The barbarous conduct of the Siamese last year, in the Malay peninsula, in sending hordes of soldiers, or rather common coolies, under the command of the chow-pia praklang, which destroyed Patani, Singora, &c., plundering them of their property, and sending nearly five thousand prisoners as slaves to this place, which had been given away, or “sold in lots to suit purchasers;” the thousands that died from wounds, bad treatment, and starvation—deserve the bitter execration of every friend of humanity.

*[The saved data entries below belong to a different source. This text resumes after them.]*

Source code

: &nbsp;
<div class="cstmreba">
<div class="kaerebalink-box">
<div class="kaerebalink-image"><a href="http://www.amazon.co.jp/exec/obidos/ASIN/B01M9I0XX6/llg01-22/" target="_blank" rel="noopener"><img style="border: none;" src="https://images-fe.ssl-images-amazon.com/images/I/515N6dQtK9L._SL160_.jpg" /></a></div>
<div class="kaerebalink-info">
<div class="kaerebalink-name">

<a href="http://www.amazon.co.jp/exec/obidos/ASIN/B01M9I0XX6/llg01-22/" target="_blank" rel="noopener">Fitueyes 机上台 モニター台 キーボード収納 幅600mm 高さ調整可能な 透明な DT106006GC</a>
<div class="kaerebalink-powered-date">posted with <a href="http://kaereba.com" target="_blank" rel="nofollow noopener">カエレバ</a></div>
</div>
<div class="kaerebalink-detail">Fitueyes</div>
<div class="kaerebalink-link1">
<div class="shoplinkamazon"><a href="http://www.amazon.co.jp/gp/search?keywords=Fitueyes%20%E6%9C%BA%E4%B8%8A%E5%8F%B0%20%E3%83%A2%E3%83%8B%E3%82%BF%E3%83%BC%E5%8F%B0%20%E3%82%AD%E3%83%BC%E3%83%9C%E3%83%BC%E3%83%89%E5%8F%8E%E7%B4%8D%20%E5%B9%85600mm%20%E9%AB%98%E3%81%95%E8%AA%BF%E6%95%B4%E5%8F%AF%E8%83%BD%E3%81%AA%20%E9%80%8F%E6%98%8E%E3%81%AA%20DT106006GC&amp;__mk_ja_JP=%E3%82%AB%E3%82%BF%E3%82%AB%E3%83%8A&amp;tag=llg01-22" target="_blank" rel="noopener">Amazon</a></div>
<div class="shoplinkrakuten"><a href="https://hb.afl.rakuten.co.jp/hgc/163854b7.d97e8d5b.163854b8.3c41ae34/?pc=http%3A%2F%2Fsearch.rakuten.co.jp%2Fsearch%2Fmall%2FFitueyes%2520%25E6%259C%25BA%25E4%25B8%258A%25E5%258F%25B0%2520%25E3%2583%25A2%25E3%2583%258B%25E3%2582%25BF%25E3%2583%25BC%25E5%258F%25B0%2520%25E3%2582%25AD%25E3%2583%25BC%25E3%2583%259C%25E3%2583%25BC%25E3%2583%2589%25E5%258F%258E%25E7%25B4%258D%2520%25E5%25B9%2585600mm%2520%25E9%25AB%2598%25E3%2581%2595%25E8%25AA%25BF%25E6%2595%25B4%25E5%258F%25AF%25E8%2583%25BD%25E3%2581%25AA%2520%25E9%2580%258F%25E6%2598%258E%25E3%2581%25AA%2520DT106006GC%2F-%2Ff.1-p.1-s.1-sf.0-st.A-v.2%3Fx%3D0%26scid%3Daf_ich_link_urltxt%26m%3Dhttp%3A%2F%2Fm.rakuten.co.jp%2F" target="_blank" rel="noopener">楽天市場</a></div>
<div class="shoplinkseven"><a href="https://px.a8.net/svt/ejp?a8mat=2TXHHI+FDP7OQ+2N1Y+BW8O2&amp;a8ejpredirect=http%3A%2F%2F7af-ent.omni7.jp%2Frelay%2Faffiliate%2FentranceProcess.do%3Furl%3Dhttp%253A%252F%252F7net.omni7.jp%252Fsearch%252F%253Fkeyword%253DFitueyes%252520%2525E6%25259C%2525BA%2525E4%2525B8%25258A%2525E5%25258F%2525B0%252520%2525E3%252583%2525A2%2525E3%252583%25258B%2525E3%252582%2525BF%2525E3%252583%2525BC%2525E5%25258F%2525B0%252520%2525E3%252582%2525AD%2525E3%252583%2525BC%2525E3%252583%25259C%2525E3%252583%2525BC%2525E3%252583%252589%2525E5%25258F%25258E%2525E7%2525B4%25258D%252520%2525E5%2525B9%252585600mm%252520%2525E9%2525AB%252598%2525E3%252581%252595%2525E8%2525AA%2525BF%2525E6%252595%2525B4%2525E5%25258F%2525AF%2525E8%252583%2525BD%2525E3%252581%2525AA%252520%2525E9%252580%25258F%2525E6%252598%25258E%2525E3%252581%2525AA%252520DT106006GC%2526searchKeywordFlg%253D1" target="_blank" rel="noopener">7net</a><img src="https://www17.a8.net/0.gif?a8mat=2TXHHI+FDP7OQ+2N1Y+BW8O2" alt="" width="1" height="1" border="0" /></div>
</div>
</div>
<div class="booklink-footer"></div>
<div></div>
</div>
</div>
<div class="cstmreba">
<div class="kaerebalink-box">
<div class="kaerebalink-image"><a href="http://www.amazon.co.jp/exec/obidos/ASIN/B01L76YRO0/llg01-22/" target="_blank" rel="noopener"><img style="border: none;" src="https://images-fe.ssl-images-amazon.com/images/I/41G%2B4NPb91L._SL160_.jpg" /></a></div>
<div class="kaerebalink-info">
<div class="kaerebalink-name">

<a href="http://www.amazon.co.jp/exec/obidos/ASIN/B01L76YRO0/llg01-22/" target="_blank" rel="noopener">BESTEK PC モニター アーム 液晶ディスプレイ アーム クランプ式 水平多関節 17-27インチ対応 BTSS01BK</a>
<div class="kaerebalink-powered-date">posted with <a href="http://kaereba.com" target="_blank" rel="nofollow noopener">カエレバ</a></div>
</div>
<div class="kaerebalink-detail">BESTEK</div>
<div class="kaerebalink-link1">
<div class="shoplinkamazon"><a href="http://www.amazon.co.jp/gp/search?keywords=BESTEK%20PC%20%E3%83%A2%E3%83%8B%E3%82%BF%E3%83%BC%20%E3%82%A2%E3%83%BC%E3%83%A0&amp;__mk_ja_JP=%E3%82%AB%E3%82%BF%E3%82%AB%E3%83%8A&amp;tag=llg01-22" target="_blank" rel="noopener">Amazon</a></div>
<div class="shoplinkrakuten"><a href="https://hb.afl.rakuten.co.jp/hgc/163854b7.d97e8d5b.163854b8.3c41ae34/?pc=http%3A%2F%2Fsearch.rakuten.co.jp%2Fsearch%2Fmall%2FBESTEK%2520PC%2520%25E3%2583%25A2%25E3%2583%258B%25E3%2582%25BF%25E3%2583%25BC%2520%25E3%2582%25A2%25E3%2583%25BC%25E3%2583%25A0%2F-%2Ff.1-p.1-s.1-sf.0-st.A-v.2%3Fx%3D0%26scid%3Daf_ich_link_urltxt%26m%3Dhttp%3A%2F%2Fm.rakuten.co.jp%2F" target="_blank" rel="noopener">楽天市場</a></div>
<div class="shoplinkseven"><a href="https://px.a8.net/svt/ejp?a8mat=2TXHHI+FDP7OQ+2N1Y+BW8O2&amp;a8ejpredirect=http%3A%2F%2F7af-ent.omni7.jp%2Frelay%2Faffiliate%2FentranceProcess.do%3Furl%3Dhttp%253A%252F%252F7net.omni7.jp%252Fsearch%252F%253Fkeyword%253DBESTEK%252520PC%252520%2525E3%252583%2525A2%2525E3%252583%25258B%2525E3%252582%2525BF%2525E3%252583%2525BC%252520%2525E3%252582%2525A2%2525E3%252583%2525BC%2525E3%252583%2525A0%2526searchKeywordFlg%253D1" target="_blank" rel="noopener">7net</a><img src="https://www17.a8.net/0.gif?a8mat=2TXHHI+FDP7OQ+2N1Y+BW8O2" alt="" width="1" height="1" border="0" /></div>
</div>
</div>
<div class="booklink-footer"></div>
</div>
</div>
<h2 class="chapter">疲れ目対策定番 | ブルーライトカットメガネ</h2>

Education is carried to a very limited extent; a mere smattering only is generally diffused among the Siamese, in reading, writing, and arithmetic. The suan-pawn is in general use as an assistant in making calculations. Those who wish to attain to a greater degree of knowledge, more particularly in the Pali or sacred language, resort to the monasteries of the Talapoys. In their composition, (if I may be allowed to judge from the various articles of the treaty, being again and again altered to make them clear and perspicuous,) they are fond of being ambiguous in all their forms of expression. There was always a disposition evinced to hint obscurely at things, like the Chinese, rather than express their full meaning.